We love the video frame auto extraction feature and the OpenCV assistance of label tracking. It simplified the heavy lifting of data tagging.
However, we believe there’s a limit of 10 labels in total per frame. And when it’s reaching 10 labels, we cannot drag any exiting bounding box from top left nor bottom right to fine tune the range on the fly when paused. We believe it’s a potential UI bug.
You are correct, there is a limit of 10 bounding boxes within the frame. To see all of the limits that we currently have, see Section 7.2 part 8 in the manual, I tried to list all of the limits that I could put my finger on. Thanks for the bug report, not being able to fine-tune existing bounding boxes once you reach the limit was not intended.
One thing to note about using the the table to adjust values is that as of now it allows you input coordinates that are not on the image. For example in a 1920x1080 video you are currently able to select (4000, 4000) as a coordinate for the bounding box. This is not an actual point on the image but it would only cause you errors later. This is a known bug that has been reported. For now just be careful not to enter points that don’t exist.

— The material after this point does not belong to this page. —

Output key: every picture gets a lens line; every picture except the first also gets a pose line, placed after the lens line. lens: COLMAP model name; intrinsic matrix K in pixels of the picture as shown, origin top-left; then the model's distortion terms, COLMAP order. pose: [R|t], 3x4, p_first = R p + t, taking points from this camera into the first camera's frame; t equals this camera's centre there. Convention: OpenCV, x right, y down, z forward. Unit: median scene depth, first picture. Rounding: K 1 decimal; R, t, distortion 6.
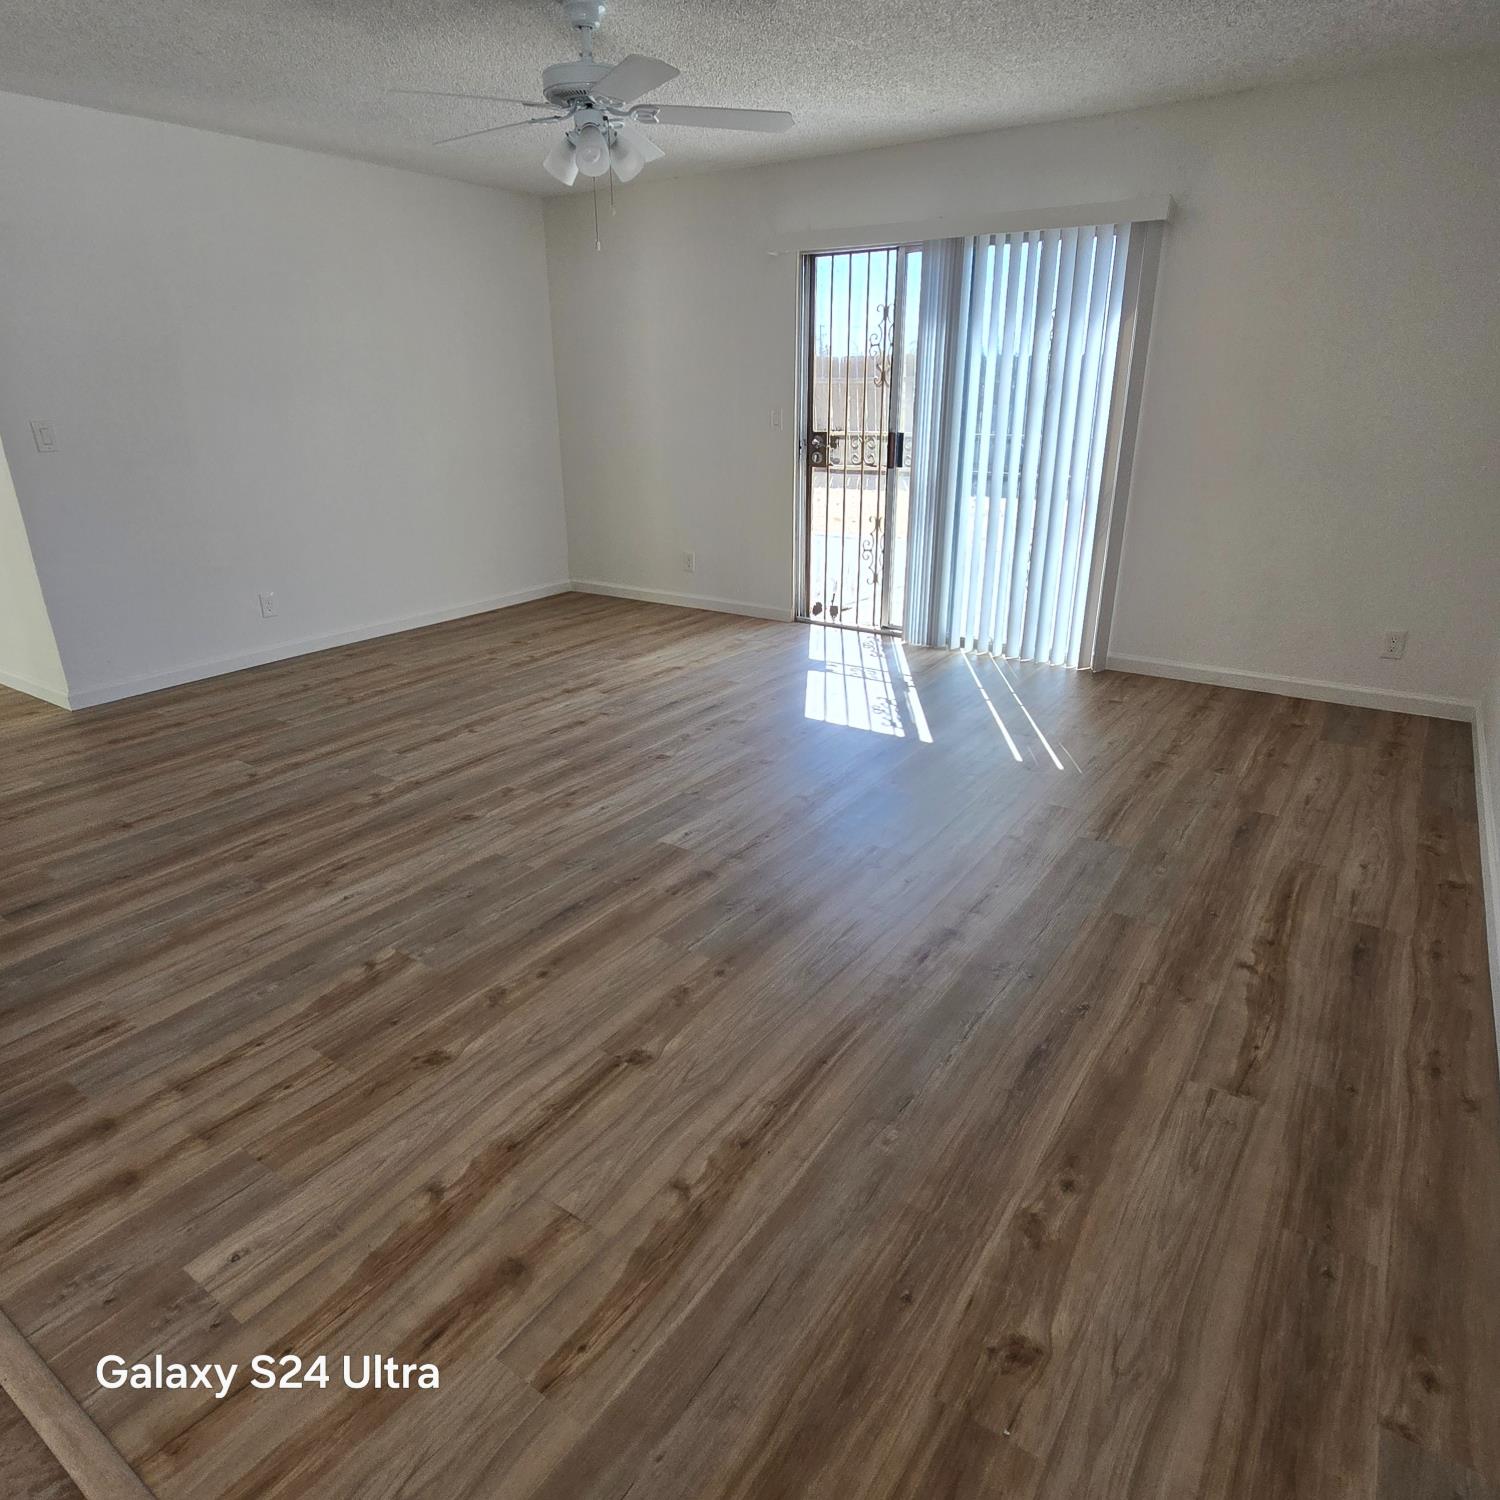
lens RADIAL K [[954.7, 0, 742.2], [0, 954.7, 746.6], [0, 0, 1]] dist [-0.002447, 0.001713]
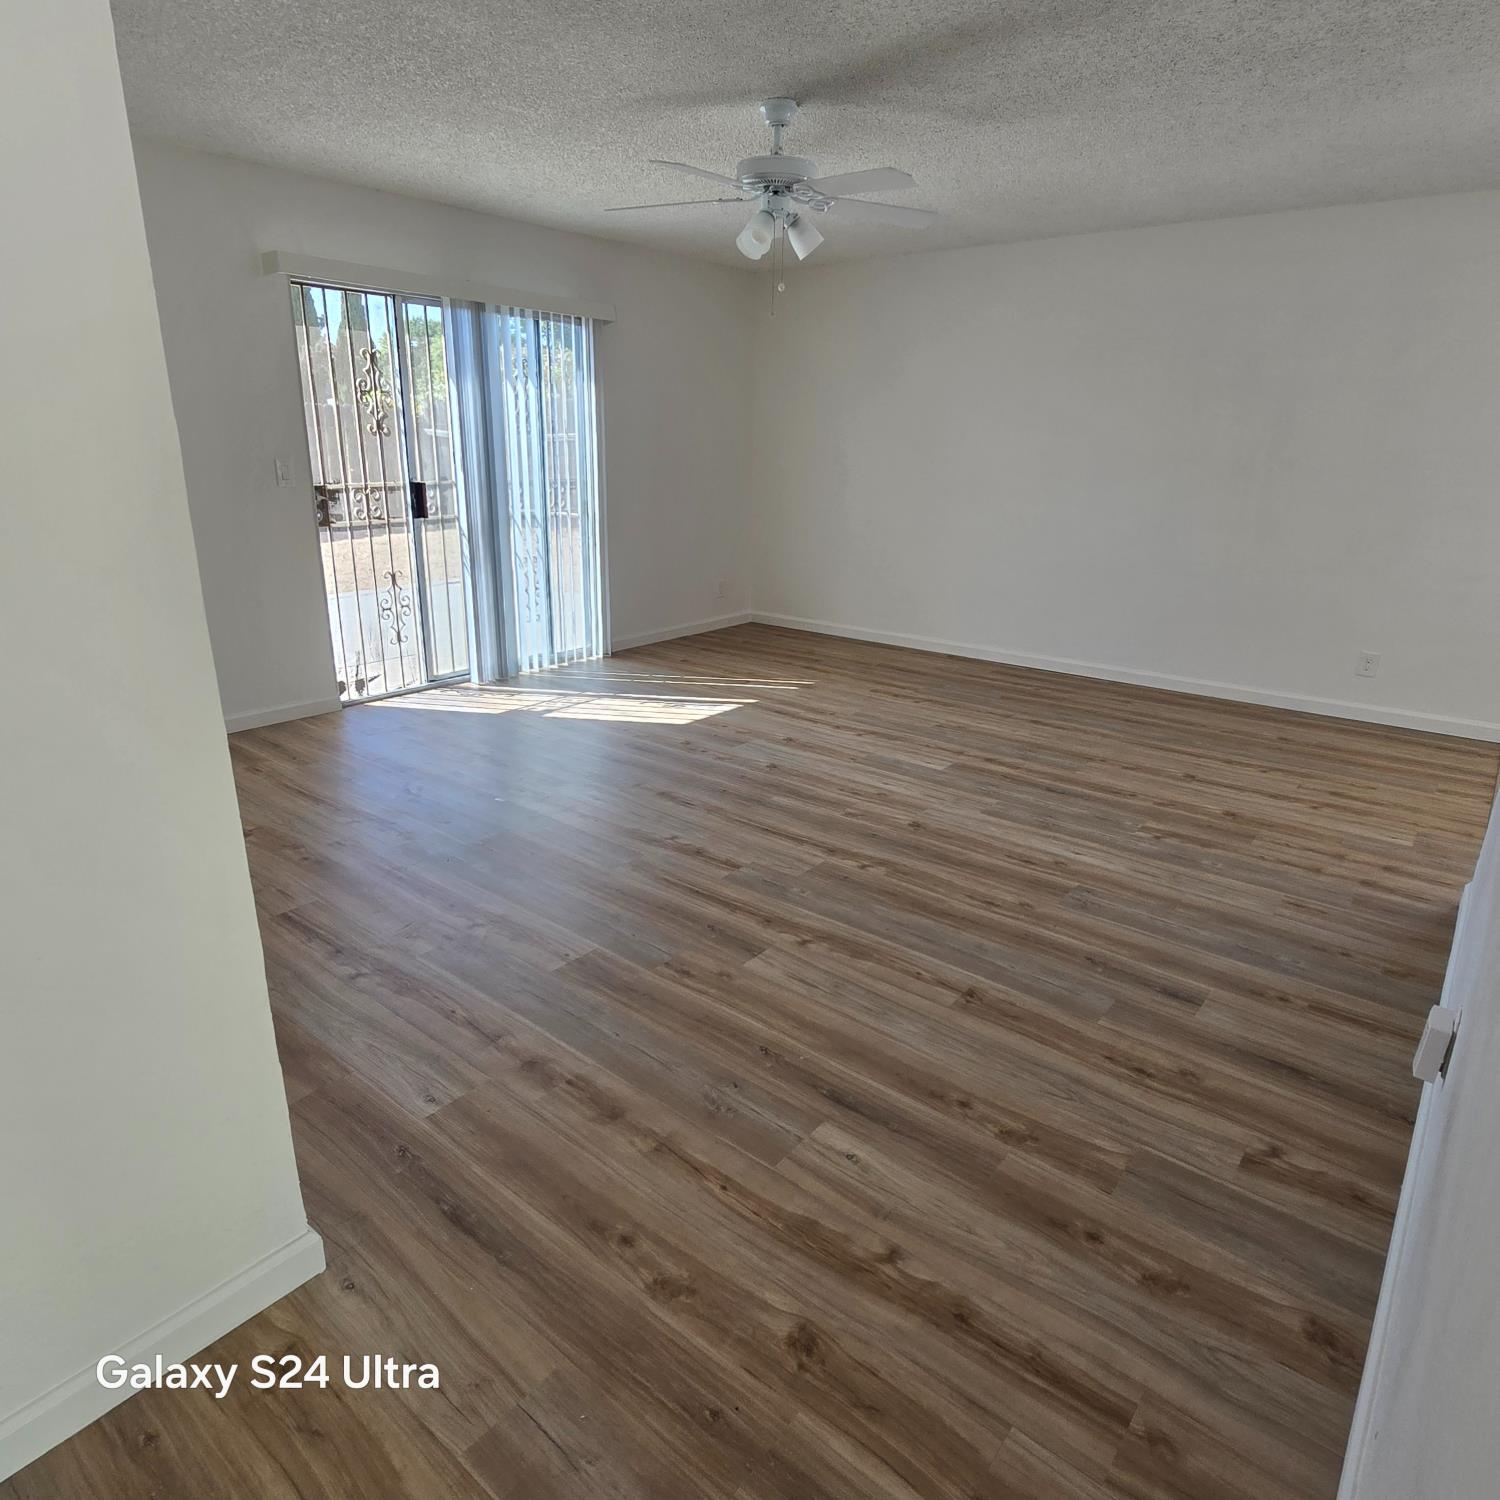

Something I noticed when looking at your training frame is that the end result might not work out. The way TensorFlow Object Detection(TFOD) works your input images are actually scaled down to in the case of FTC-ML either 320x320 or 640x640. You will most likely end up using 320x320 because 640x640 will give an unbearably low fps. If you can imagine shrinking this image down to 320x320 you can see how this is just going to turn into a blurry yellow mess. While I can’t say for sure I highly suspect that this will mean that detection will be at best suboptimal.
Thank you Uday. Before using FTC-ML, we’ve trained our own customized model in Google Cloud with an accuracy around 83%, where we also noticed input down-sampling would impact the results.
We’ll probably compare the results with another video sample center cropped by 320x320 maybe. Only waiting for the training to be available…
btw: any hint on which TF model is used for the training? In previous version of ML toolchain we noticed some MobileNet-SSD base model was provided. Our team evolved that to faster models and we believe higher fps should enable more potential than a static image for just randomization.